§ **WHAT TO DO**
1. Repeat the Fundi-Mentals text starting at "2015 Kenyan comedy" and ending at "and Lizz Njagah.", substituting "romantic comedy" for "erotic comedy".
2. Extend the Fundi-Mentals text from the point where it stops.

§ **TEXT PROVIDED**
╭──
- Directed by: Alexandros Konstantaras
- Written by: Lizz Njagah Alexandros Konstantaras
- Produced by: Lizz Njagah
- Starring: Lizz Njagah Gerald Langiri Charlie Karumi
- Cinematography: John Wambugu
- Release date: February 12, 2015;
- Running time: 87 minutes
- Country: Kenya
- Languages: English Swahili
- Budget: Ksh 5M

= Fundi-Mentals =

2015 Kenyan comedy drama

Fundi-Mentals is a 2015 Kenyan erotic comedy that was directed by Alexandros Konstantaras, who was also behind the House of Lungula that featured judge Ian Mbugua. The comedy has already been nominated in this year's Africa Magic Viewer's Choice Awards in the best actor in comedy award. The film stars Charlie Karumi, Gerald Langiri and Lizz Njagah.

==Production==
The word 'Fundamentals' is very popular among Kenyans, only that here it bears a different meaning from its original one. The word gained massive popularity after Ken Wa Maria, a local Kamba musician, sang a song entitled "Fundamentals" purportedly referring to the 'assets' of a woman and since then the word became Kenyan slang term for the latter. Judging from the title, House of Lungula and now Fundi-mentals, the very common 'naughty' and very familiar Kenyan slang for the storylines only means that the movies tell the Kenyan story. As the producer Alex Konstantaras revealed, the idea for Fundi-mentals was inspired by a scene during the filming of House of Lungula. "There is a scene where the main character (Gerald Langiri) pretends that he is a fundi who fixes a chimney in order to come out from a difficult situation and that scene inspired me to come up with a character about a fundi who thinks that he can fix anything using unprofessional means," Alex said. In July 2014, the actress Lizz Njagah announced that the movie will also be available in Luo and Kikuyu dialects.
╰──
§ **RECORDED DATA**
╭──
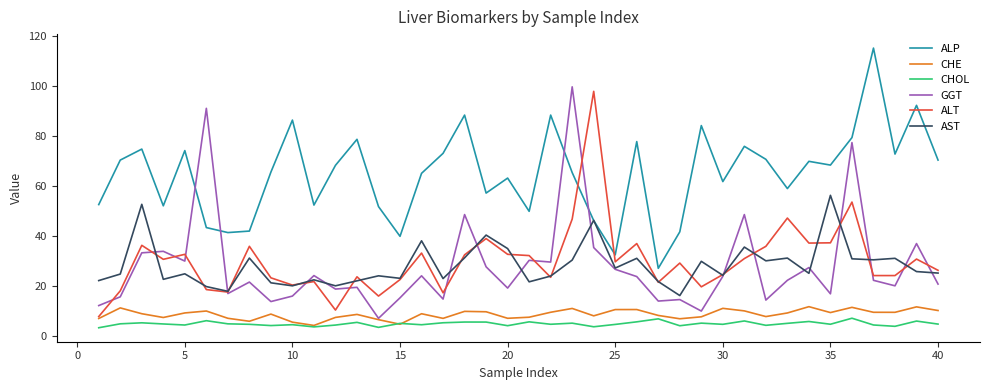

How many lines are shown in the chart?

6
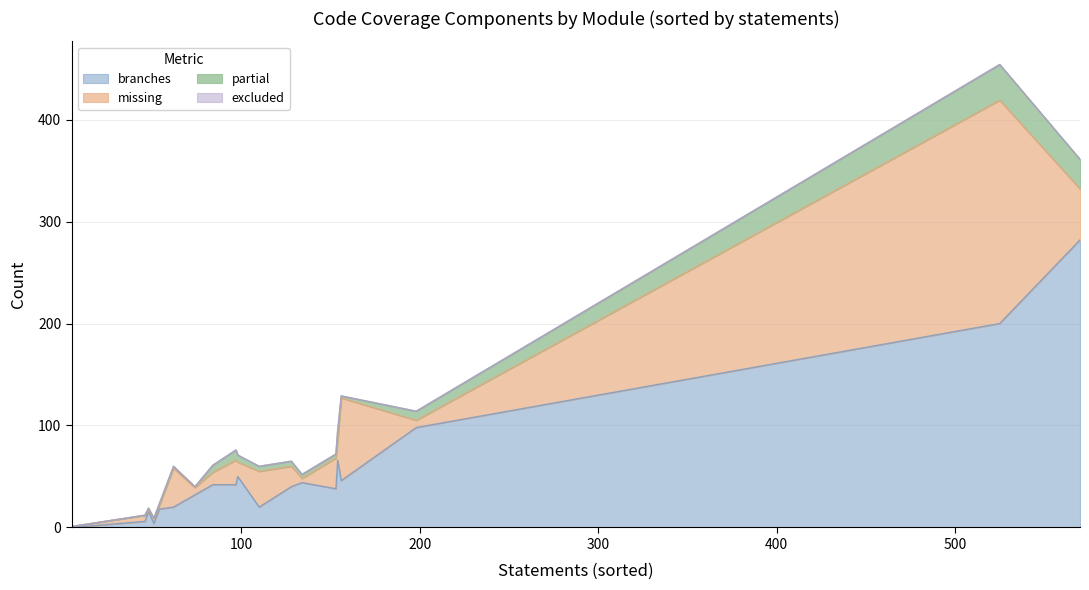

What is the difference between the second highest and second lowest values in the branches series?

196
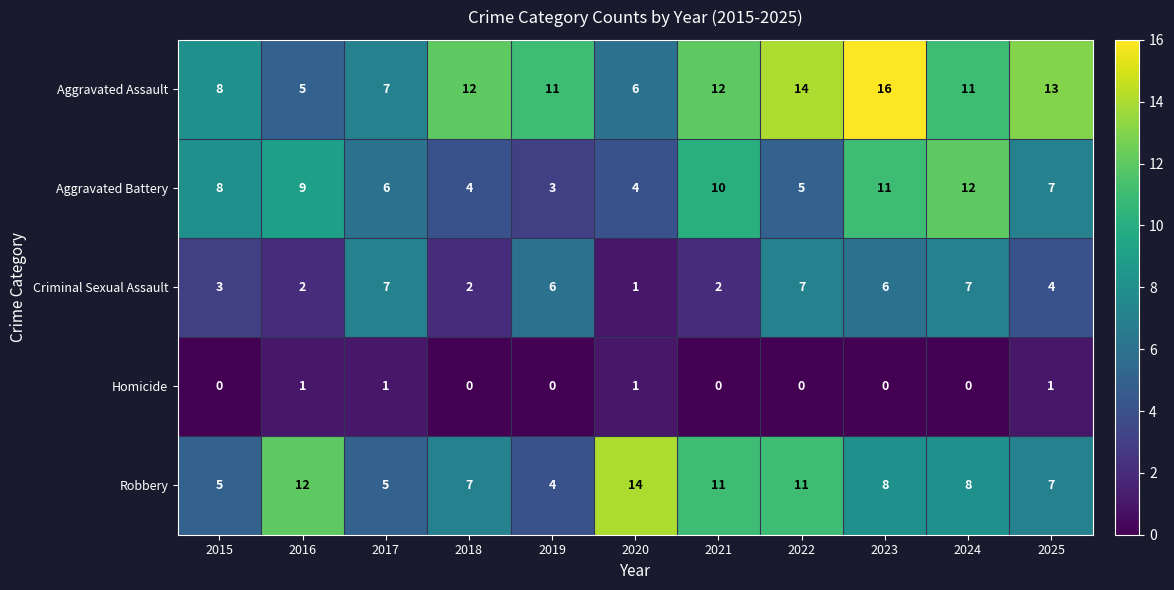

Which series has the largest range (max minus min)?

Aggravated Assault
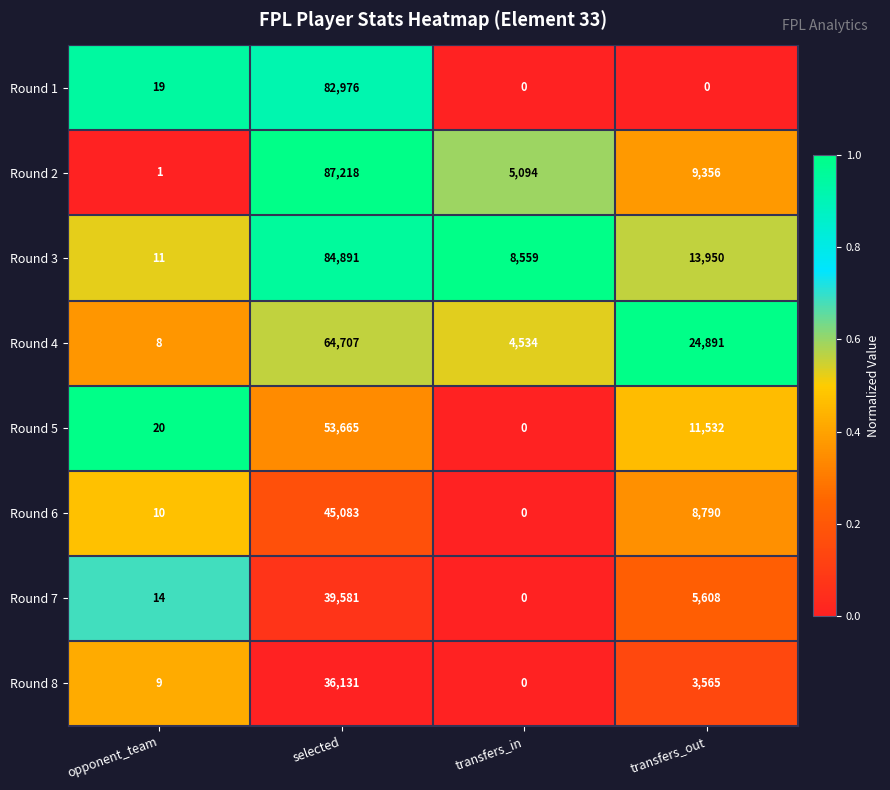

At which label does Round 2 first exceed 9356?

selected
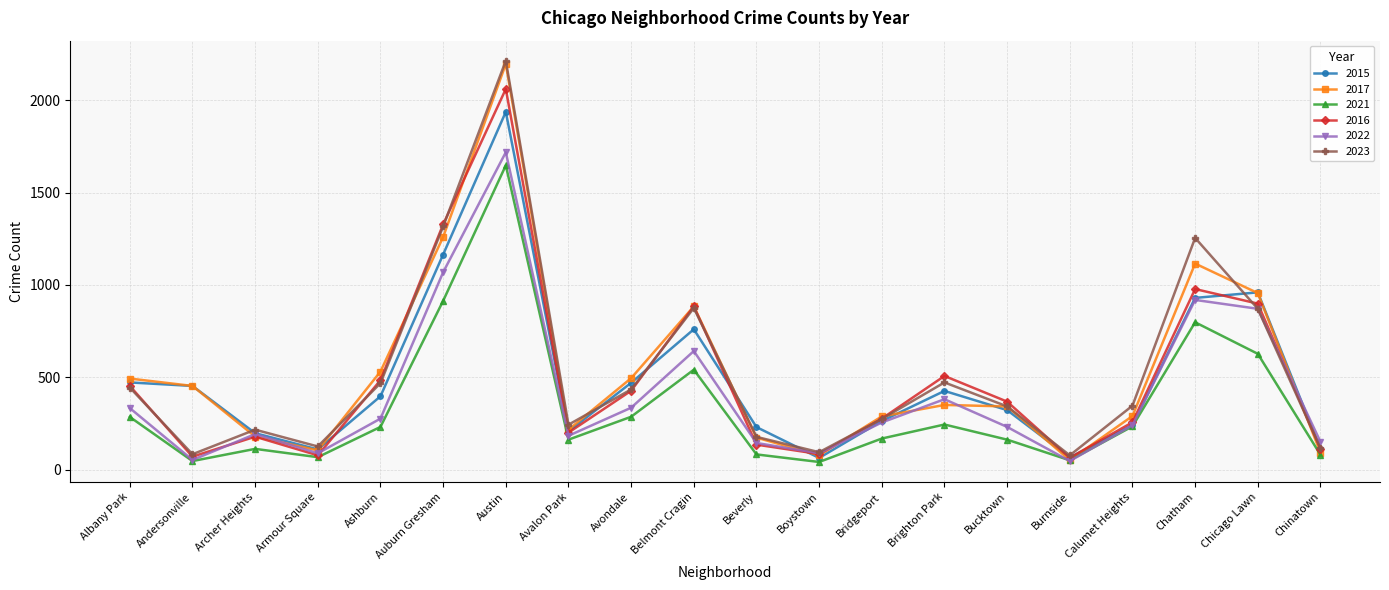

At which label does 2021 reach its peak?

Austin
╰──
§ **ACTIVITY ANSWERS**
1.
2015 Kenyan comedy drama

Fundi-Mentals is a 2015 Kenyan romantic comedy that was directed by Alexandros Konstantaras, who was also behind the House of Lungula that featured judge Ian Mbugua. The comedy has already been nominated in this year's Africa Magic Viewer's Choice Awards in the best actor in comedy award. The film stars Charlie Karumi, Gerald Langiri and Lizz Njagah.

2.
==Plot==
The storyline of Fundi-mentals revolves around the lives of two Fundis (handymen), Joseph (Gerald Langiri) and his assistant Moses (Charlie Karumi) who like to think of themselves as the best Fundis in Kinoo estate despite their unorthodox methods of fixing things. The entry of a new multinational service company offering superior and more affordable services throws all this in jeopardy. To avoid going out of business, they introduce to their female customers a new type of Ex-press service with hilarious consequences.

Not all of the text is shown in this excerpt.